§ Exercise 1
According to the forum thread, which two services does Solantic provide?
§ Exercise 2
The forum thread includes a post by Dog Walker. List every subject whose legality, according to that post, is as fruitless to discuss as the legality of abortion.
Passage for review START
Quote from: stephendare on March 29, 2011, 09:20:35 AM
Quote from: FayeforCure on March 29, 2011, 09:15:04 AM
Quote from: avonjax on March 29, 2011, 12:30:39 AM
mtraininjax, I sure am glad you have great health care. Just hope you never lose it. The big thing now is to hire people part time and give them NO BENEFITS. And at the "unliving wage," many people are offered, they can't afford health care either. So off to Shands, or another emergency room and let everyone else absorb the cost. Or as I am sure would make you happy just die in their bed and leave the poor tax payers alone. OH, and give more tax cuts to the wealthy and large corporations because god knows they shouldn't be punished for making obscene profits while they ship all the jobs overseas.

Well said, except you forgot one thing: Republicans are also trying to shut down all public hospitals, so there's nowhere left to go.

Faye I believe you are onto something here.

Especially with our dear governor.

Solantic provides both drug testing and sonograms, incidentally.
Methinks we are getting to the heart of the legislative proposition.

Pro life for profit and market share.

DeadGirlsDontDance

Fine, fine. Make women look at a sonogram. Then, immediately afterward, tell them every potential health risk that an abortion may cause... and then tell them every potential health risk of pregnancy and childbirth, too. If the sonogram truly changed their mind about the abortion, then the drastically increased possibility of a gruesome, painful death won't faze them in the least.

http://www.dailymail.co.uk/health/article-1361154/Abortions-safer-having-baby-new-advice-claims.html
"I am patient with stupidity but not with those who are proud of it." ~Edith Sitwell

uptowngirl

well at least we know once the child's chord is detached from it's mother they are safe, it gives them something to work towards right?

Dog Walker

Discussing the legality or illegality of abortion is as fruitless as discussing the legality or illegality of drugs, alcohol, premarital sex, extra-marital sex, or homosexuality.  All of them will occur whether or not they are legal.  The best we can do in all of those cases is reduce the harm.  This is a pragmatic issue at a gov't level.

In any case, I don't have a uterus and am not sure that I or any other male is qualified to have an opinion on the issue.
When all else fails hug the dog.

buckethead

Quote from: Dog Walker on March 30, 2011, 07:56:22 AM
Discussing the legality or illegality of abortion is as fruitless as discussing the legality or illegality of drugs, alcohol, premarital sex, extra-marital sex, or homosexuality.  All of them will occur whether or not they are legal.  The best we can do in all of those cases is reduce the harm.  This is a pragmatic issue at a gov't level.
Passage for review END
Raw data START
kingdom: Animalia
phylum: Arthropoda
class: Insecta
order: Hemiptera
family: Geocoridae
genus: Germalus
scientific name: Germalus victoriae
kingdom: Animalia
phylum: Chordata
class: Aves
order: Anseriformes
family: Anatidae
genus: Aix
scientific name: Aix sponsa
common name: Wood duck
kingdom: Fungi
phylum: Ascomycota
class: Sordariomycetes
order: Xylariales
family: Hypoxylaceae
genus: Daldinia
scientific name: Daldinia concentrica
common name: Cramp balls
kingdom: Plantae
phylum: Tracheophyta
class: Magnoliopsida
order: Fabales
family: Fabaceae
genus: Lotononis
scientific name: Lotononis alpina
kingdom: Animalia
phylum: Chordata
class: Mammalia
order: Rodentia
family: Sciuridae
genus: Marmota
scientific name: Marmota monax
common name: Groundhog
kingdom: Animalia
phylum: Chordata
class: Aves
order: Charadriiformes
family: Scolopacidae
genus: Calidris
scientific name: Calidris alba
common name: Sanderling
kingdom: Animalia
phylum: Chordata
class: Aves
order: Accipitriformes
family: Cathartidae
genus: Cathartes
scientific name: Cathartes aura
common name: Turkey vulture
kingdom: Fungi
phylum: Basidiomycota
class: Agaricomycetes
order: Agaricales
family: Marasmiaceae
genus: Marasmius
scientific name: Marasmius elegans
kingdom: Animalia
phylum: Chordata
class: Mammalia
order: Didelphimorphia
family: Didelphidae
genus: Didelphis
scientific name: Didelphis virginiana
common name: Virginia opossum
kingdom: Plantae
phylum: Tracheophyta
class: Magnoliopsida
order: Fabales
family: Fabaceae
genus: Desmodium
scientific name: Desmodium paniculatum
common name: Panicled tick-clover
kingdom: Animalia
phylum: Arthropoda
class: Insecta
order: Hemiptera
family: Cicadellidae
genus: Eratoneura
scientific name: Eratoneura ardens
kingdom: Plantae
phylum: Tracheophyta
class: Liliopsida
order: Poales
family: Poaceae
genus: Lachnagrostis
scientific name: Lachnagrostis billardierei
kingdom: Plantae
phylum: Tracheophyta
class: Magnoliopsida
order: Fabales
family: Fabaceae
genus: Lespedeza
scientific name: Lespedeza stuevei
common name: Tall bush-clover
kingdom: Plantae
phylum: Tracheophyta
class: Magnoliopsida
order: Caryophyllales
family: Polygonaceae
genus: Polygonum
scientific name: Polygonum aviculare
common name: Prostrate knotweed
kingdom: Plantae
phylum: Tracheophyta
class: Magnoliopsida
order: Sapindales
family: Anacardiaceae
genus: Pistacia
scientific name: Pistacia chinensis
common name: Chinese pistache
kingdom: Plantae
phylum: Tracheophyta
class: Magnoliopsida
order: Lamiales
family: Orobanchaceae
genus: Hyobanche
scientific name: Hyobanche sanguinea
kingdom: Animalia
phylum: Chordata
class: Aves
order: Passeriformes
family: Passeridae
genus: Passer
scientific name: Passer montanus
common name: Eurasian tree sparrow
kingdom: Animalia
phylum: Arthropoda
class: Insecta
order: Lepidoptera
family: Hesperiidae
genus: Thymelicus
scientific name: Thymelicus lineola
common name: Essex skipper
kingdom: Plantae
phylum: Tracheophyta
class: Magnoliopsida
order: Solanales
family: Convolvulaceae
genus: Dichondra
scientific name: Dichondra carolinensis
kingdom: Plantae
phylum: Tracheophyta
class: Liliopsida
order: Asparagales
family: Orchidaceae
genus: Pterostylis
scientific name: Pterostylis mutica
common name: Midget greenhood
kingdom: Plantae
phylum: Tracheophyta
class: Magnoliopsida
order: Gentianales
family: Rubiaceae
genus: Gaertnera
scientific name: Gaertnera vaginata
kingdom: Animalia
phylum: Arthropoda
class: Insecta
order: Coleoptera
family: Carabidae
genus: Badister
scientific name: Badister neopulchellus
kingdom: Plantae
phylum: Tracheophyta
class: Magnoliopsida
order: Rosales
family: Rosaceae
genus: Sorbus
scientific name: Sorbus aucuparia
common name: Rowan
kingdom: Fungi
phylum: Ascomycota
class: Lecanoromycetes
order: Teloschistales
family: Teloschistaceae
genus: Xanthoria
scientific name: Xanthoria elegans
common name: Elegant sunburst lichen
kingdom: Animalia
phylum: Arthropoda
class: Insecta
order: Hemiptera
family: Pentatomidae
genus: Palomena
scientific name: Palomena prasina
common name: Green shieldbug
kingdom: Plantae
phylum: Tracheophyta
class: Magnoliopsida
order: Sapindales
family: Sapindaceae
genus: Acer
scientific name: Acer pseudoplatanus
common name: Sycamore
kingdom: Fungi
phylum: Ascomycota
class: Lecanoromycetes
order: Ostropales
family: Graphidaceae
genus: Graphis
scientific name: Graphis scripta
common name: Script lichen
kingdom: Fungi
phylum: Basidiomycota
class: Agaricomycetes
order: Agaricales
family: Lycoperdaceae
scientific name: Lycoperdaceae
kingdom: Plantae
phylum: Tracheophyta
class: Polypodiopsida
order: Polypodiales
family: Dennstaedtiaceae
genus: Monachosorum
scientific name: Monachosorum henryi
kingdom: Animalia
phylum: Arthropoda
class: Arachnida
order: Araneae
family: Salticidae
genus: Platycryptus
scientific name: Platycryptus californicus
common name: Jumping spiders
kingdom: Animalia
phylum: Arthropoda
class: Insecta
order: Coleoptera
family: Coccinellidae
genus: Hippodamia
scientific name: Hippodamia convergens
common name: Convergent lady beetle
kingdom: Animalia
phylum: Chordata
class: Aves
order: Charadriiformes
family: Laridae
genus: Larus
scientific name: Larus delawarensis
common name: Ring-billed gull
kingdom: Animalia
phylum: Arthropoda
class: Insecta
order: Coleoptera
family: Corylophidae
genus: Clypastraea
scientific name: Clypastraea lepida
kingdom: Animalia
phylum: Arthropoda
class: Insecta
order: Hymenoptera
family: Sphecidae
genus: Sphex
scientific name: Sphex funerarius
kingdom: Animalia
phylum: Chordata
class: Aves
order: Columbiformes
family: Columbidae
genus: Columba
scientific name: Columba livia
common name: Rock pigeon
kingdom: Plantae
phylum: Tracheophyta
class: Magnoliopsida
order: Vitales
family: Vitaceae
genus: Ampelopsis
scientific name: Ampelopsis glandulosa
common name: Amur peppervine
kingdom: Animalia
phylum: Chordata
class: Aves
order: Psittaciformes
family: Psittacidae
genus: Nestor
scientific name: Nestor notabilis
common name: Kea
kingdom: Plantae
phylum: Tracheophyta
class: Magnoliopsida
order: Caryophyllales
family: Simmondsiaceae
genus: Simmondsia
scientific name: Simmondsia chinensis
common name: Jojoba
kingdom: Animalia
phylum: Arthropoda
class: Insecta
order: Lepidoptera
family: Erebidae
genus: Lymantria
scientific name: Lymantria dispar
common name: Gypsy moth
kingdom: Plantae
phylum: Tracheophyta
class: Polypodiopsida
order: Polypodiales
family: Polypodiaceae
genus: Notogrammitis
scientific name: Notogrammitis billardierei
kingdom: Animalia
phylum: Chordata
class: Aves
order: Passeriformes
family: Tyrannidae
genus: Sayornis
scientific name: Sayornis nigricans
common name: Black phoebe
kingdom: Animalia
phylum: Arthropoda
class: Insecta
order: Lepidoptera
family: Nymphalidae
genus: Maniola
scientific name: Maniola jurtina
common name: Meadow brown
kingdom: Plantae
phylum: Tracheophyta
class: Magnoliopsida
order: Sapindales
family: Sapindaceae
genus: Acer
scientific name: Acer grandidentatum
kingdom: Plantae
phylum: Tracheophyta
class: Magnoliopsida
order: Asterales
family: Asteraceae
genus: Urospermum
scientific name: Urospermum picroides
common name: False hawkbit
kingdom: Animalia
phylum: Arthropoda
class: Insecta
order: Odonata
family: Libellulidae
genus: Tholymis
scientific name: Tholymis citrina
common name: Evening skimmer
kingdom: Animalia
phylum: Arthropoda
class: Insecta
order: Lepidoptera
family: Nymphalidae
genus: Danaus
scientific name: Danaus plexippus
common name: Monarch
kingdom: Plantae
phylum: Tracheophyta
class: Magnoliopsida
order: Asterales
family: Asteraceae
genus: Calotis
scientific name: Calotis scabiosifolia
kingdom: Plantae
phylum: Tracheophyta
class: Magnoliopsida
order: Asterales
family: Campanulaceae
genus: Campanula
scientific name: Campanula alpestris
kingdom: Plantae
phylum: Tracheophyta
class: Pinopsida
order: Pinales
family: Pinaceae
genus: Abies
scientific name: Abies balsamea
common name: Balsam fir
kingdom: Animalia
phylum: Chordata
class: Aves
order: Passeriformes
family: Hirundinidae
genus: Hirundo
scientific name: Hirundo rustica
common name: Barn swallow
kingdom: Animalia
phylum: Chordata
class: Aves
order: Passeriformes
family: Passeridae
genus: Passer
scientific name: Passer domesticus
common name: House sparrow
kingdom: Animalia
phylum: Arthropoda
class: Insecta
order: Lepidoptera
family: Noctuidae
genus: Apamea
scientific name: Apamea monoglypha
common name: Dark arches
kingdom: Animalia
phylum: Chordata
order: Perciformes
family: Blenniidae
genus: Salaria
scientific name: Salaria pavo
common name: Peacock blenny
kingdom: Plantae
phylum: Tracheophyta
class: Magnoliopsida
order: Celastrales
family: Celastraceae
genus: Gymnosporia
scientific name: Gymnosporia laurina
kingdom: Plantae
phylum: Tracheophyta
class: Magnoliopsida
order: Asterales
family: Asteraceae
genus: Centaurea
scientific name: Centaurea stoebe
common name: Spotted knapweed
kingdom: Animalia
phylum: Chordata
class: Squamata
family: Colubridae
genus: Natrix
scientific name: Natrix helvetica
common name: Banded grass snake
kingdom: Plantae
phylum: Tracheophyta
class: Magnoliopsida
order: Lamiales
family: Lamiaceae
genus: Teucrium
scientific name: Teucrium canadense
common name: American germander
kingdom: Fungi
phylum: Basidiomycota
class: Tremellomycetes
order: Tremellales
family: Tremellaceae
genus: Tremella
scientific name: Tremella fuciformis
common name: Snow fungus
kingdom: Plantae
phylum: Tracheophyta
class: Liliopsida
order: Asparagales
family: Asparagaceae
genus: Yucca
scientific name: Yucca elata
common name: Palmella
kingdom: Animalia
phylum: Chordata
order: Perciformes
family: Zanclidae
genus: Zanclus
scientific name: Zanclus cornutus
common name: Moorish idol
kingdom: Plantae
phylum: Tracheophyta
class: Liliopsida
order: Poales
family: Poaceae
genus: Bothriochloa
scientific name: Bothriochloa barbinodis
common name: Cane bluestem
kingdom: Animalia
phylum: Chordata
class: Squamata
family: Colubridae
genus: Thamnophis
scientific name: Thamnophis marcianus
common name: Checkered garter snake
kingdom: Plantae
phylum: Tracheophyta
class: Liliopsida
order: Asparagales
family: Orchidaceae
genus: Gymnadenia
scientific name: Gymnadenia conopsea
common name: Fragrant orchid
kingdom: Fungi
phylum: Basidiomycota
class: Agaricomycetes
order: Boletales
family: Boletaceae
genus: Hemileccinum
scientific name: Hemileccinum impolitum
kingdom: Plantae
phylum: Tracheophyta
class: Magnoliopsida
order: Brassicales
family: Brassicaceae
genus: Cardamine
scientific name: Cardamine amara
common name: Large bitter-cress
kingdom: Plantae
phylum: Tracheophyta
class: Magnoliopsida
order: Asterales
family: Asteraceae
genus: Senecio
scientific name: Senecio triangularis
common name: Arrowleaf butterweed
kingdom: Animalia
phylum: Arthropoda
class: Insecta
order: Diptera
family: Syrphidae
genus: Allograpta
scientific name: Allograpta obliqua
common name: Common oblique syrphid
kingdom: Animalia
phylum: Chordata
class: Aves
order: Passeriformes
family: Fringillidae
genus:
Raw data END
§ Task output 1
Drug testing and sonograms.

§ Task output 2
Drugs, alcohol, premarital sex, extra-marital sex, homosexuality